### GOALS
1) For the passage on Lola v. Skadden below, decide whether each statement agrees with it. Answer yes or no for each, and quote the deciding words. (a) Judge Sullivan held that applying legal judgment is required for an activity to count as the practice of law. (b) Skadden stressed that the North Carolina Bar recognizes document review as legal work. (c) Lola argued for adopting a federal definition of the practice of law.
2) Quote word for word the part of the passage on Lola v. Skadden that starts with "Under the FLSA, the" and goes on through "is legal work.".
-------- SELECTED TEXT
Under the FLSA, the Department of Labor, which has the authority to exempt employees working in a “in a bona fide… professional capacity,” does not require employers to pay overtime to “holder[s] of a valid license or certificate permitting the practice of law… and is actually engaged in the practice thereof.”

Lola’s counsel argued that “When one’s job consists solely of searching keywords and categorizing those documents based on those keywords, it is absolutely not the practice of law.” Adding, “It involves no legal analysis, judgment, discretion or advice, and can be performed by a non-lawyer.” Skadden argued that, though the tasks are not glamorous, review work represents a core attorney function on par with drafting pleadings and memoranda of law, and conducting legal research.  Skadden also emphasized that the North Carolina Bar acknowledges document review is legal work.

Calling upon professional and ethical codes of North Carolina, where the contract attorneys were conducting their document review, Judge Sullivan determined that document review rises to the level of legal practice — irrespective of its simplicity/complexity or the legal credentials of those performing it. The application of legal judgment, Judge Sullivan said, is not a prerequisite for an activity to be deemed “practice of law.”  Judge Sullivan reasoned that document review is a legal task, like double-checking citations while drafting a brief, that often requires little to no legal judgment.  Judge Sullivan continued, “Document review is the practice of law, regardless of who conducts it. The only difference between lawyers and non-lawyers is that the former can lawfully perform document review without supervision, while the latter cannot.”  Judge Sullivan’s ruling to dismiss Lola’s case weighs heavily on the many licensed lawyers who rely on document review projects as a way to make a living. For law firms, contract attorneys provide a reputable source of credentialed, cost-effective attorneys who spare the client from higher-priced associates, and spare those associates from a discovery obligation that many deem menial.

The question of what actually constitutes the practice of law has only been posed to two other district judges — in the Southern District of Texas in Oberc v. BP PLC  and in the Southern District of New York in Henig v. Quinn Emanuel Urquhart & Sullivan. In the Henig case, whose facts mirror the Skadden dispute, District Judge Ronnie Abrams has allowed discovery to determine whether the plaintiff in the case, William Henig, practiced law under the FLSA while working as a reviewer under the supervision of Quinn Emanuel.

The Department of Labor has given no guidance on what constitutes the practice of law and David Lola’s appeal was argued to the Second Circuit only in January.  In the argument before the Court of Appeals, Skadden argued that both common sense and the FLSA contradicted Lola’s position that document review is not the practice of law.  Lola, in turn, argued that the lower court erred by applying the definition of practicing law in North Carolina – where he conducted the document review – and irrespective of that definition, he was not practicing law. He went on to argue for the adoption of a federal definition of “practice of law.”  Check back here for the Second Circuit’s decision when available.

Lola vs. Skadden Arps – Judge Sullivan 9-16-14 Opinion and Order

In today’s litigious world, discovery is costly and can be perilous. Exacerbating this landscape is the fact that sanctions are imposed for discovery violations more than any other litigation error. Not surprisingly, avoidable discovery mistakes lead to client dissatisfaction.  Below are ten critical tips to avoid discovery sanctions and to remain compliant with discovery obligations.
----------------
-------- RAW DATA
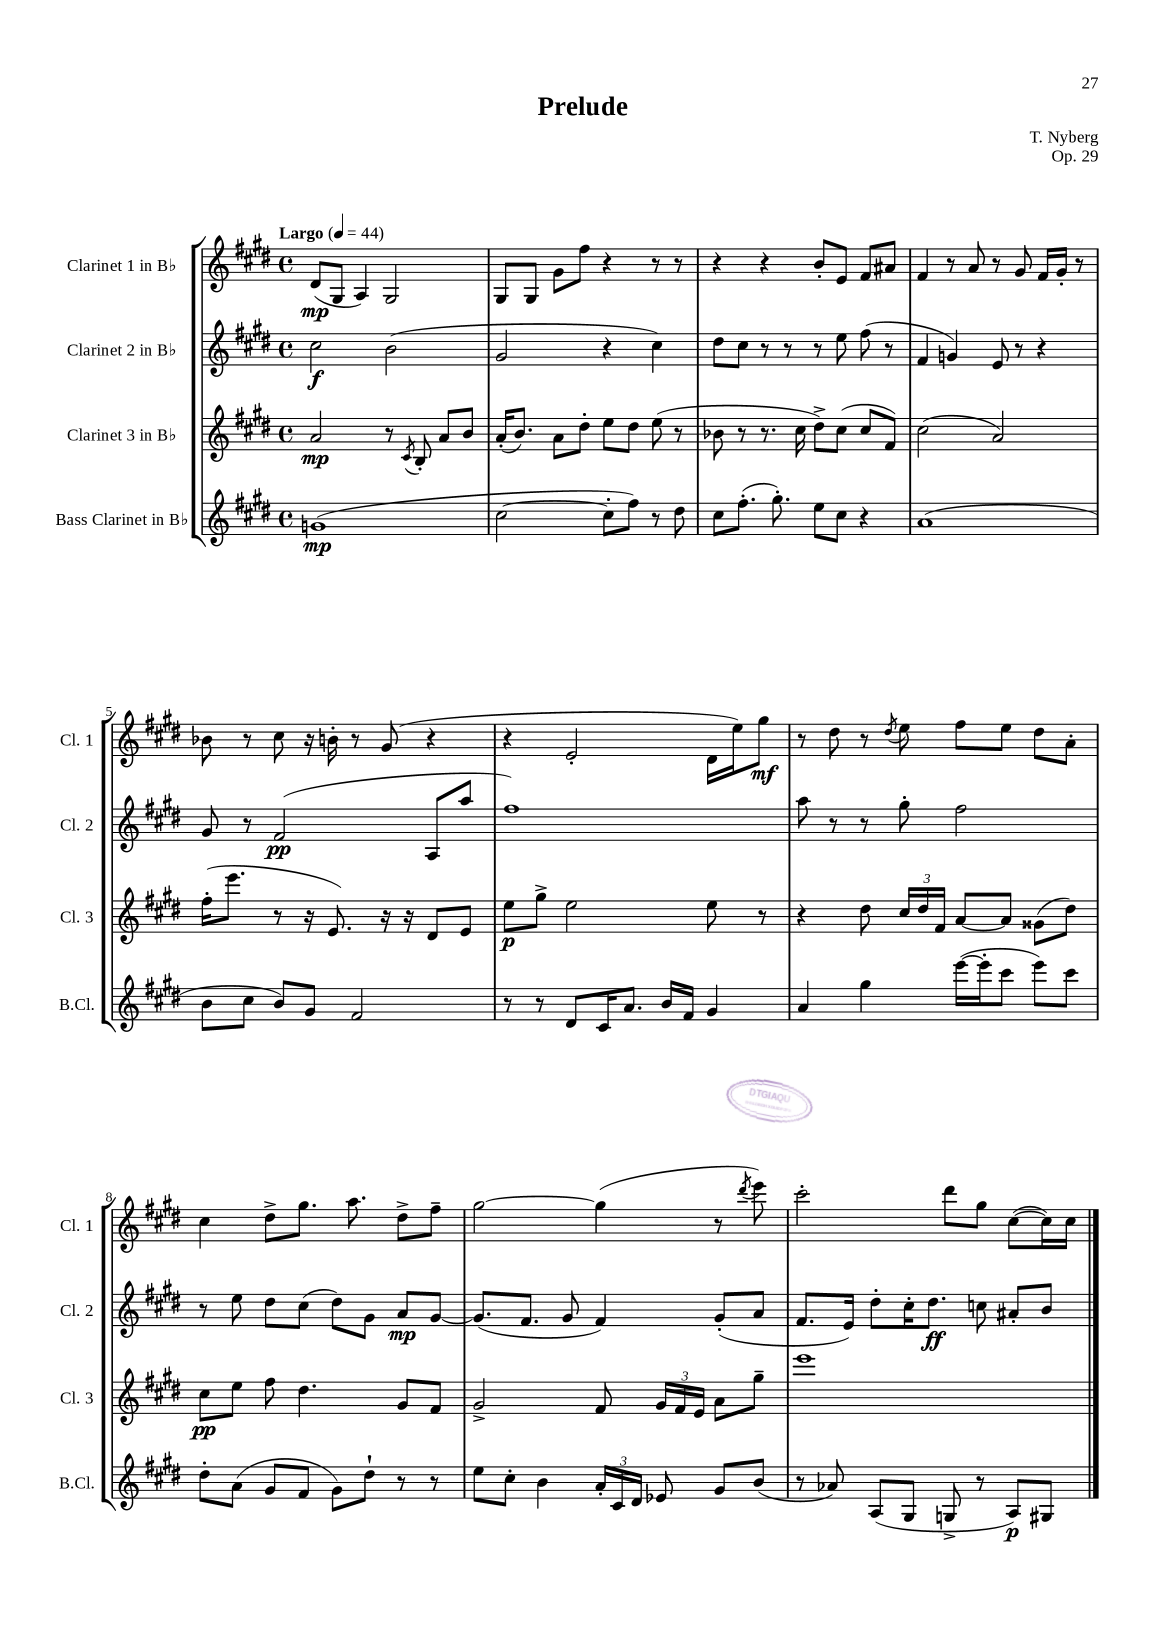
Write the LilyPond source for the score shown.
----------------
### TASK-BY-TASK SOLUTIONS
1)
(a) No: "The application of legal judgment, Judge Sullivan said, is not a prerequisite for an activity to be deemed “practice of law.”"
(b) Yes: "Skadden also emphasized that the North Carolina Bar acknowledges document review is legal work."
(c) Yes: "He went on to argue for the adoption of a federal definition of “practice of law.”"

2)
Under the FLSA, the Department of Labor, which has the authority to exempt employees working in a “in a bona fide… professional capacity,” does not require employers to pay overtime to “holder[s] of a valid license or certificate permitting the practice of law… and is actually engaged in the practice thereof.”

Lola’s counsel argued that “When one’s job consists solely of searching keywords and categorizing those documents based on those keywords, it is absolutely not the practice of law.” Adding, “It involves no legal analysis, judgment, discretion or advice, and can be performed by a non-lawyer.” Skadden argued that, though the tasks are not glamorous, review work represents a core attorney function on par with drafting pleadings and memoranda of law, and conducting legal research.  Skadden also emphasized that the North Carolina Bar acknowledges document review is legal work.